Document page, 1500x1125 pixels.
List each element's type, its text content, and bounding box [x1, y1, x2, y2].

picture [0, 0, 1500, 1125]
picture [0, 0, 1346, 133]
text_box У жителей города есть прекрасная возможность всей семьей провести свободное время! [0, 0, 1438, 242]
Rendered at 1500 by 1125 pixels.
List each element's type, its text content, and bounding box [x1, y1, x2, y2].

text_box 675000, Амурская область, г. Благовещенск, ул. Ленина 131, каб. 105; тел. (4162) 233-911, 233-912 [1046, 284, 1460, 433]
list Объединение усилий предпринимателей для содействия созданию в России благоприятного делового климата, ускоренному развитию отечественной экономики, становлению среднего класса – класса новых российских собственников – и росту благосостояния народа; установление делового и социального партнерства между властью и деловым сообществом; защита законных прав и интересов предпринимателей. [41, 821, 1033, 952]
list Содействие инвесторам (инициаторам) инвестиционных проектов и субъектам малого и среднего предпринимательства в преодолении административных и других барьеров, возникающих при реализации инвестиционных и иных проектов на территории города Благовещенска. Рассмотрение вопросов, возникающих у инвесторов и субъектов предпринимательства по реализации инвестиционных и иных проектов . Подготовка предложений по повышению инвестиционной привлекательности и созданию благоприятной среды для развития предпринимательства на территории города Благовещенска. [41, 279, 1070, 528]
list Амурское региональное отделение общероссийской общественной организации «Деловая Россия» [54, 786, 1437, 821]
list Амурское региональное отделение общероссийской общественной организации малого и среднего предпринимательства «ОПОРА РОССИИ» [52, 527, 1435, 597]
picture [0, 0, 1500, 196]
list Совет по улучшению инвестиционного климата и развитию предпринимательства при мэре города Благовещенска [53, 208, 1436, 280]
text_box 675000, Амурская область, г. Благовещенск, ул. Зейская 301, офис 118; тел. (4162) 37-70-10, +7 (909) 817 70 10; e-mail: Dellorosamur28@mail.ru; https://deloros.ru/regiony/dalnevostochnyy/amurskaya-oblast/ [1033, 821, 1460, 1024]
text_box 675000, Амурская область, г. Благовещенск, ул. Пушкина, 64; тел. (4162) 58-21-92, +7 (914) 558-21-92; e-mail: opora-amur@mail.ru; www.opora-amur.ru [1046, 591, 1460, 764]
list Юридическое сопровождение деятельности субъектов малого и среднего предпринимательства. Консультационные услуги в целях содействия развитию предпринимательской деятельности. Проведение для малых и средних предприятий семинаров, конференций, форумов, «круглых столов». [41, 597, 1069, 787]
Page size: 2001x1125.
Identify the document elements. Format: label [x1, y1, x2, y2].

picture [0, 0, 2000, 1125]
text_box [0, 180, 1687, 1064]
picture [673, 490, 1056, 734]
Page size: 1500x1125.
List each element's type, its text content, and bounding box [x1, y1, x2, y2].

## Exercise requirements
Exact reproduction is required: output the lines from the start of the entries above through the line with "Rendered at 1500 by 1125 pixels.".

## Your response
Document page, 1500x1125 pixels.
List each element's type, its text content, and bounding box [x1, y1, x2, y2].

picture [0, 0, 1500, 1125]
picture [0, 0, 1346, 133]
text_box У жителей города есть прекрасная возможность всей семьей провести свободное время! [0, 0, 1438, 242]
Rendered at 1500 by 1125 pixels.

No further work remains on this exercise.